August 7, 2013 / by emptywheel

 

What If the Tor Takedown Relates to the Yemeni Alert?

Eli Lake and Josh Rogin reveal that the intercept between Ayman al-Zawahiri and Nasir al-Wuhayshi was actually a conference call between those two and affiliates all over the region.

The Daily Beast has learned that the discussion between the two al Qaeda leaders happened in a conference call that included the leaders or representatives of the top leadership of al Qaeda and its affiliates calling in from different locations, according to three U.S. officials familiar with the intelligence. All told, said one U.S. intelligence official, more than 20 al Qaeda operatives were on the call.

To be sure, the CIA had been tracking the threat posed by Wuhayshi for months. An earlier communication between Zawahiri and Wuhayshi delivered through a courier was picked up last month, according to three U.S. intelligence officials. But the conference call provided a new sense of urgency for the U.S. government, the sources said.

The fact that al Qaeda would be able to have such conference calls in this day and age is stunning. The fact that US and Yemeni sources would expose that they knew about it is equally mind-boggling.

But one thing would make it make more sense.

On Sunday, Tor users first discovered the FBI had compromised a bunch of onion sites and introduced malware into FireFox browsers accessing the system. Since then, we’ve learned the malware was in place by Friday, the day the US first announced this alert (though the exploit in FireFox has been known since June).

The owner of an Irish company, Freedom Hosting, has allegedly been providing turnkey hosting services for the Darknet, or Deep Web, which is “hidden” and only accessible through Tor .onion and the Firefox browser. The FBI reportedly called Eric Eoin Marques “the largest facilitator of child porn on the planet” and wants to extradite the 28-year-old man. About that time, Freedom Hosting went down; Tor users discovered that someone had used a Firefox zero-day to deliver drive-by-downloads to anyone who accessed a site hosted by Freedom Hosting. Ofir David, of Israeli cybersecurity firm Cyberhat, told Krebs on Security, “Whoever is running this exploit can match any Tor user to his true Internet address, and therefore track down the Tor user.”

If you’ve never visited the Hidden Wiki, then you should be fully aware that if you do, you will see things that can never be unseen. Freedom Hosting maintained servers for “TorMail, long considered the most secure anonymous email operation online,” wrote Daily Dot. “Major hacking and fraud forums such as HackBB; large money laundering operations; and the Hidden Wiki, which, until recently, was the de facto encyclopedia of the Dark Net; and virtually all of the most popular child pornography websites on the planet.”

But if you use Tor Browser Bundle with Firefox 17, you accessed a Freedom Hosting hidden service site since August 2, and you have JavaScript enabled, then experts suggest it’s likely your machine has been compromised. In fact, E Hacking News claimed that almost half of all Tor sites have been compromised by the FBI. [my emphasis]

So what if this takedown was only secondarily about child porn, and primarily about disabling a system al Qaeda has used to carry out fairly brazen centralized communications? Once the malware was in place, the communications between al Qaeda would be useless in any case (and I could see the government doing that to undermine the current planning efforts).

The timing would all line up — and it would explain (though not excuse) why the government is boasting about compromising the communications. And it would explain why Keith Alexander gave this speech at BlackHat.

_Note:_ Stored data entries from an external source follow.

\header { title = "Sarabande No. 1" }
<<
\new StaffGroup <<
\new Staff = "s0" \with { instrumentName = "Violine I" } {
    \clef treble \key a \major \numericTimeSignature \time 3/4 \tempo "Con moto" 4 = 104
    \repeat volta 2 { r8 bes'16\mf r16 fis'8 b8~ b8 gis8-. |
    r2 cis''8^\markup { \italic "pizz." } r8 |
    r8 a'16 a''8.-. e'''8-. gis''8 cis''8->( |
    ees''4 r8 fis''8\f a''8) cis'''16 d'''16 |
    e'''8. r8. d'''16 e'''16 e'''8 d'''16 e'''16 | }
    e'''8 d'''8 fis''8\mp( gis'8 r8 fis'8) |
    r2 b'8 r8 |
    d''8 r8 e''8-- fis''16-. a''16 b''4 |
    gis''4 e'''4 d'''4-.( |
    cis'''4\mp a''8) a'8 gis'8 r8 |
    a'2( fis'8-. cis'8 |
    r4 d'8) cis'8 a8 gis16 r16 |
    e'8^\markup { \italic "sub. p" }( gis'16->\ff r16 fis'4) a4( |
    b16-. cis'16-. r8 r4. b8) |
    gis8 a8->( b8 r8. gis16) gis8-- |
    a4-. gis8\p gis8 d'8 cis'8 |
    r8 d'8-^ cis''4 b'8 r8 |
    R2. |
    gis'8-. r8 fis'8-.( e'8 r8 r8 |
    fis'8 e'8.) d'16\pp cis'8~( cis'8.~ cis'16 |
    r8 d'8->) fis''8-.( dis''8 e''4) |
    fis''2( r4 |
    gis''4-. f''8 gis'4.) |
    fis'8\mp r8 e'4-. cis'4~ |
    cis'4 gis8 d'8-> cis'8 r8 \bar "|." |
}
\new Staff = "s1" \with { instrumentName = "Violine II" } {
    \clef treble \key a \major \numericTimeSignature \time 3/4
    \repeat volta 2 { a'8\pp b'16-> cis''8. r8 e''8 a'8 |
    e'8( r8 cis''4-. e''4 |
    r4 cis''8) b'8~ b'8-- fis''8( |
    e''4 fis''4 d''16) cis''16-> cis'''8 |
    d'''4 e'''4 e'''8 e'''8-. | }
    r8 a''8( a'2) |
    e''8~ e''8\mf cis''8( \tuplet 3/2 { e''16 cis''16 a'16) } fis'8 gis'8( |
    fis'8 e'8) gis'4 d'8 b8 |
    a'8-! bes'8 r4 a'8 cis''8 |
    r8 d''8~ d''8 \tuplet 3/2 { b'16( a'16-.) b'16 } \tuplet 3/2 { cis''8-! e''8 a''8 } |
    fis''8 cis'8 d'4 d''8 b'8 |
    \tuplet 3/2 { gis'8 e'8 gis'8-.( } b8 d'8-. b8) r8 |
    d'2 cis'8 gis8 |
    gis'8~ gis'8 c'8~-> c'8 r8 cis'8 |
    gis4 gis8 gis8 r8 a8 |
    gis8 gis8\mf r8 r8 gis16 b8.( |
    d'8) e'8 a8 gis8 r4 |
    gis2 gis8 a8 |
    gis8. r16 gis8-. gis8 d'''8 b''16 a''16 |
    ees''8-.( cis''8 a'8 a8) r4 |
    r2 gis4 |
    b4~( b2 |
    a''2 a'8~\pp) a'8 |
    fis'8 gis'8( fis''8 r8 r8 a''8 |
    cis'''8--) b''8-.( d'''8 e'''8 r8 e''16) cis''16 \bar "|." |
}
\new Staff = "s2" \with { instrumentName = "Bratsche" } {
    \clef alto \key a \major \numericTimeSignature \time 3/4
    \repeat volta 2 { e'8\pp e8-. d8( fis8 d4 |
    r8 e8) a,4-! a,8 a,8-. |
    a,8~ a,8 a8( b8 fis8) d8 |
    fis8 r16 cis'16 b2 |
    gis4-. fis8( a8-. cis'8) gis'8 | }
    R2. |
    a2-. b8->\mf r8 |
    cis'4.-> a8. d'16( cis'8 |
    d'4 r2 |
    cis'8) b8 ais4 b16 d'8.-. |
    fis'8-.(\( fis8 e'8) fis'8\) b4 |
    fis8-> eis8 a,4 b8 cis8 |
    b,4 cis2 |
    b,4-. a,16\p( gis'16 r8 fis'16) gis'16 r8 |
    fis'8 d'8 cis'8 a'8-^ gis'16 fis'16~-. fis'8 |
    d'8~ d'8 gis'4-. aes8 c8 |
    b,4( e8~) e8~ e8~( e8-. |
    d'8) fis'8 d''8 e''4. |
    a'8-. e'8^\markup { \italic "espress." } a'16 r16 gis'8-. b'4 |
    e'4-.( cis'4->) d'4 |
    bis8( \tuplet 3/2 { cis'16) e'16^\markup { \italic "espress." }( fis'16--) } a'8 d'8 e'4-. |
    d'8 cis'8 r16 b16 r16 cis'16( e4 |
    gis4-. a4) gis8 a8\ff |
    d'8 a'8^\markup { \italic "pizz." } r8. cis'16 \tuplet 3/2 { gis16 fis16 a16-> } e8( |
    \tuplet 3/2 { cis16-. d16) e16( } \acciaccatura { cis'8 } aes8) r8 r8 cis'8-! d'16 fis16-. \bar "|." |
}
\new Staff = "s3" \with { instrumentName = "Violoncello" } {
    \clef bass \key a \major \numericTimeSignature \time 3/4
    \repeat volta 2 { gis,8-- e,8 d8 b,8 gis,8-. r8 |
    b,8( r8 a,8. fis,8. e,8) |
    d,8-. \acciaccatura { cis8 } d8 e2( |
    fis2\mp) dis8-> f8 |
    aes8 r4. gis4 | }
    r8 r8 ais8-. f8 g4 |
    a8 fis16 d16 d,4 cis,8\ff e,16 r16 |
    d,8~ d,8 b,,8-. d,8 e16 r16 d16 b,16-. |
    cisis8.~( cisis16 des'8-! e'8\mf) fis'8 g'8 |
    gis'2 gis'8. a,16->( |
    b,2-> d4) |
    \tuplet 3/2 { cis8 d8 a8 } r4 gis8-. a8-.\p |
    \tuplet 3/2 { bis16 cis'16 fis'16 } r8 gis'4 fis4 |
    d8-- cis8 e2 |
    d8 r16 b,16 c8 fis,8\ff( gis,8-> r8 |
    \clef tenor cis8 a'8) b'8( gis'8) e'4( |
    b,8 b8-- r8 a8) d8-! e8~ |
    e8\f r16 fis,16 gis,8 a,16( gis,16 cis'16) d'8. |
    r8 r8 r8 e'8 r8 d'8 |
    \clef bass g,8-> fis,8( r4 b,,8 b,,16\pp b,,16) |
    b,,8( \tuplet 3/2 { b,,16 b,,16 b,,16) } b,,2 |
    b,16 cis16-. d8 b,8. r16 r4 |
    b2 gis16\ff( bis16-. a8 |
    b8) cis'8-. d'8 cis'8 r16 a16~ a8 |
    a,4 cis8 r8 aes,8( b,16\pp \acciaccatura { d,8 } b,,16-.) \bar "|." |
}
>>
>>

terrorists … terrorism … terrorist attacks … counterterrorism … counterterrorism … terrorists … counterterrorism … terrorist organizations … terrorist activities … terrorist … terrorist activities … counterterrorism nexus … terrorist actor … terrorist? … terrorism … terrorist … terrorists … imminent terrorist attack … terrorist … terrorist-related actor … another terrorist … terrorist-related activities … terrorist activities … stopping terrorism … future terrorist attacks … terrorist plots … terrorist associations

[snip]

Sitting among you are people who mean us harm

Just one thing doesn’t make sense.

Once NSA/FBI compromised Tor, they’d have a way to identify the location of users. That might explain the uptick in drone strikes in Yemen in the last 12 days. But why would you both alert Tor users and — with this leak — Al Qaeda that you had broken the system and could ID their location? Why not roll up the network first, and then take down the Irish child porn guy who is the likely target?

I’m not sure I understand the Tor exploit well enough to say, but the timing does line up remarkably well.

Update: Some re-evaluation of what really happened with the exploit.

Researchers who claimed they found a link between the Internet addresses used as part of malware that attacked Freedom Hosting’s “hidden service” websites last week and the National Security Agency (NSA) have backed off substantially from their original assertions. After the findings were criticized by others who analyzed Domain Name System (DNS) and American Registry for Internet Numbers (ARIN) data associated with the addresses in question, Baneki Privacy Labs and Cryptocloud admitted that analysis of the ownership of the IP addresses was flawed. However, they believe the data that they used to make the connection between the address and the NSA may have changed between their first observation.